As Hurricane Sandy bears down on the northeastern United States, investors and traders have every reason to be nervous. Recent reports say that the storm may be unlike anything ever experienced by the northeast, and may cause hundreds of millions, or even billions of dollars in damages. A major disaster (think Hurricane Katrina) has the potential to cause the entire market to take a dive.
Even if the storm is not as bad as it "could" be, there are several sectors that will be affected, and the degree to which they are affected will have to do with the level of damage caused. Investors need to know the best ways to protect themselves, should things go badly early this week.
Possibly the sector to keep the closest eye on is insurance companies, such as Hartford (HIG), Travelers (TRV), and Chubb (CB). Travelers, for example, derives 18% of its income from homeowner policies. If the winds stay as strong as they are forecast to, these companies will have a great deal of expenses in the upcoming months, and this could have an adverse effect on stock prices.

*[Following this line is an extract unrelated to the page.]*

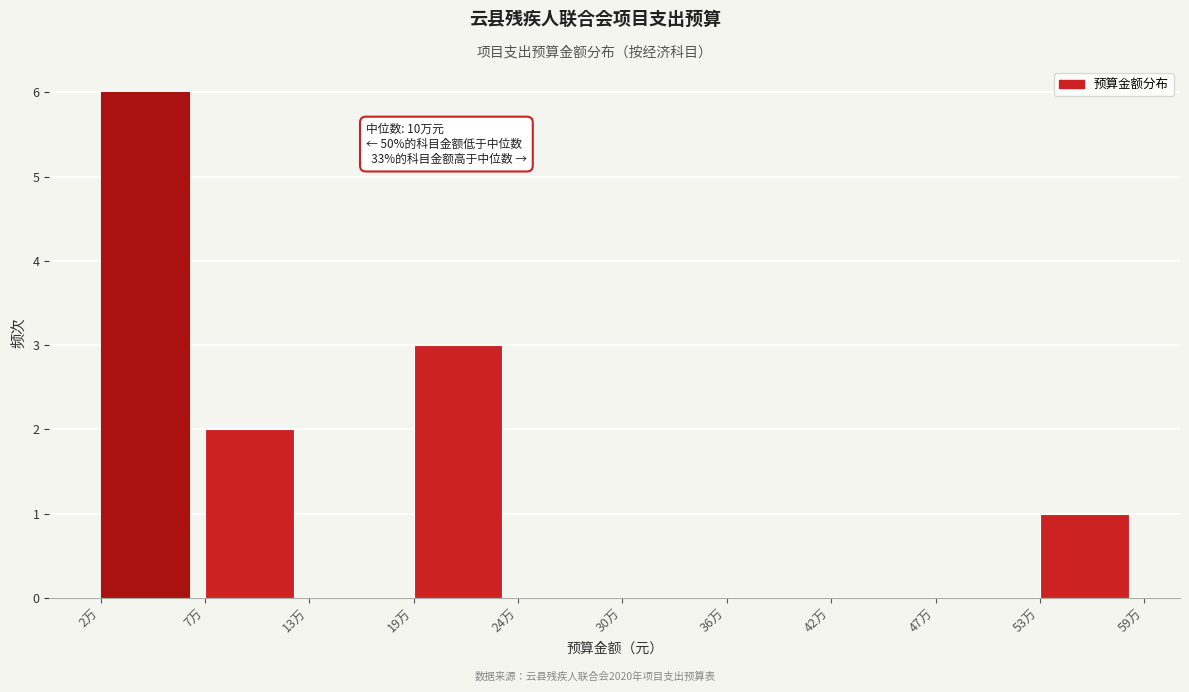

Reading right to left, list all the values displayed in this chart.

53万=1	47万=0	42万=0	36万=0	30万=0	24万=0	19万=3	13万=0	7万=2	2万=6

For those who don't know how insurance works when it comes to storms, here is a brief summary. I happen to live in the Florida Keys, where if anything we are over prepared for storms. The biggest potential issue with this (or any) storm is flooding, and right now there is a forecast of a 4-8 foot storm surge for most of the New Jersey and New York coasts. What a lot of investors and homeowners don't realize is that a homeowner's policy does not cover flood damage, nor does it cover most damage from winds associated with a named tropical storm. On my own house, I have to have three separate policies; homeowner's, windstorm, and flood, in order to cover all potential tropical storm damage. The way my insurance agent described it to me was that flood insurance covers anything damaged by water that enters the house and that windstorm insurance covers any damage that occurs when an entry barrier to the house (door, window, or roof) is damaged or blows away. Homeowner's covers all damage other than that. This does not add up well for residents of New Jersey and New York, especially those residents that reside inland, and have never had to worry about this before.

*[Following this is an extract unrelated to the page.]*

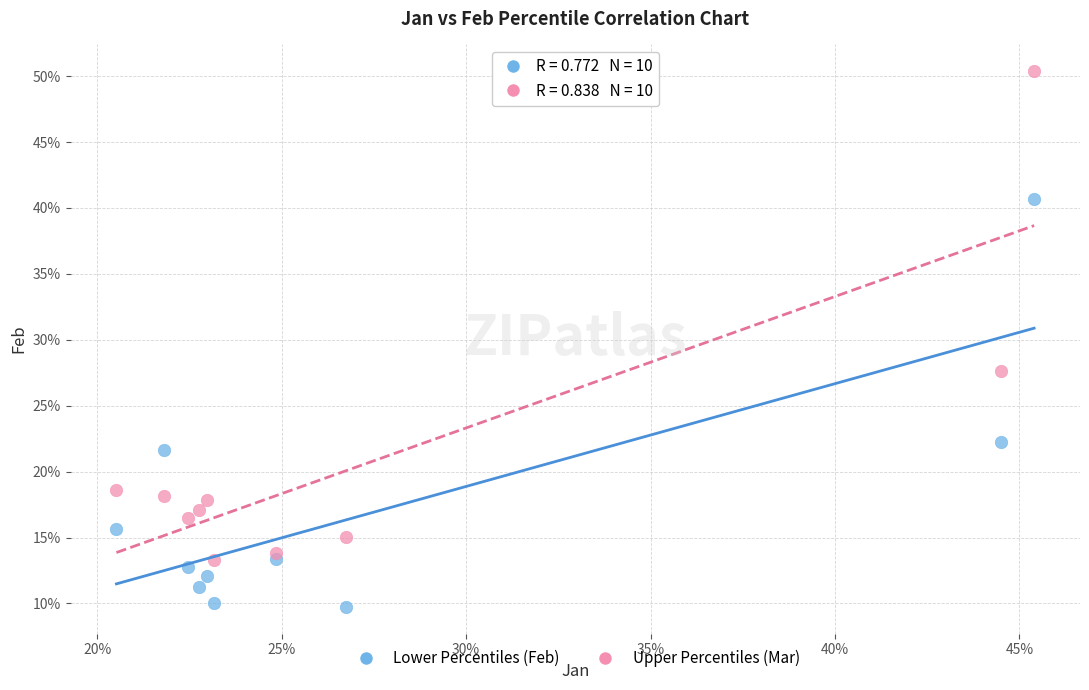

Which series has the widest spread of Y values?

Upper Percentiles (Mar)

This brings me to the other sector that is likely to be affected, however in a positive way: home improvement companies. Other than the obvious home improvement giants, like Home Depot (HD) and Lowe's (LOW), which would benefit enormously from flood damage that needed to be repaired, there are smaller niche companies that may benefit much more. Any South Floridian knows that the main concern with wind damage has to do with roofing. Where I live, roofs are built to withstand 150 mph winds, however in non-tropical and non-coastal settings, this is not the case. When building houses 50 miles inland in New Jersey, hurricanes were the furthest thing from the minds of the builders. And, as anyone who has had to pay out of pocket to replace a roof can tell you, it's not cheap. The best plays on a surge of roofing repair are Owens Corning (OC) and Beacon Roofing Supply (BECN), both of whom could provide great insurance to investors should the storm be worse than expected and the overall market declines in response.